Optimization: While compression is default-on for synchronous AGs, the 10Gbit throughput rendered compression unnecessary for this workload to save CPU.

6. Results

Following the implementation of the new 10Gbit infrastructure and corrected routing:

Zero Latency Spikes: HADR_SYNC_COMMIT wait times returned to baseline (near-zero) levels.
Stability: Nightly export jobs no longer impact synchronous transaction processing.
Throughput: The system is now capable of sustaining over 230 MB/s of log throughput without affecting application response times.

7. Conclusion

This case study highlights that SQL Server performance is only as fast as its slowest underlying component.
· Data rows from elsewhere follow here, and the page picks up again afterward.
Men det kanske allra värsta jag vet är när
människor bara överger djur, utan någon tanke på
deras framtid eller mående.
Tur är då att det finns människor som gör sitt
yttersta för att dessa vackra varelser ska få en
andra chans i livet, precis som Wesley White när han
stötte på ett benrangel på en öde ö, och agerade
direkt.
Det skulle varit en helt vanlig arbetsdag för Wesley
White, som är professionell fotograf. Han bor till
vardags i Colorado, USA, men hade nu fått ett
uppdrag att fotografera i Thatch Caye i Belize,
By using a data-driven approach with Extended Events and PerfMon, we were able to prove that the "SQL problem" was actually a "Network problem," saving the client from unnecessary software-level troubleshooting and resolving the core issue at the hardware level.

Based on this experience, we have updated our SMT monitoring (available from version 1.11) with the metrics used to resolve this issue, making them available as baseline data for all users.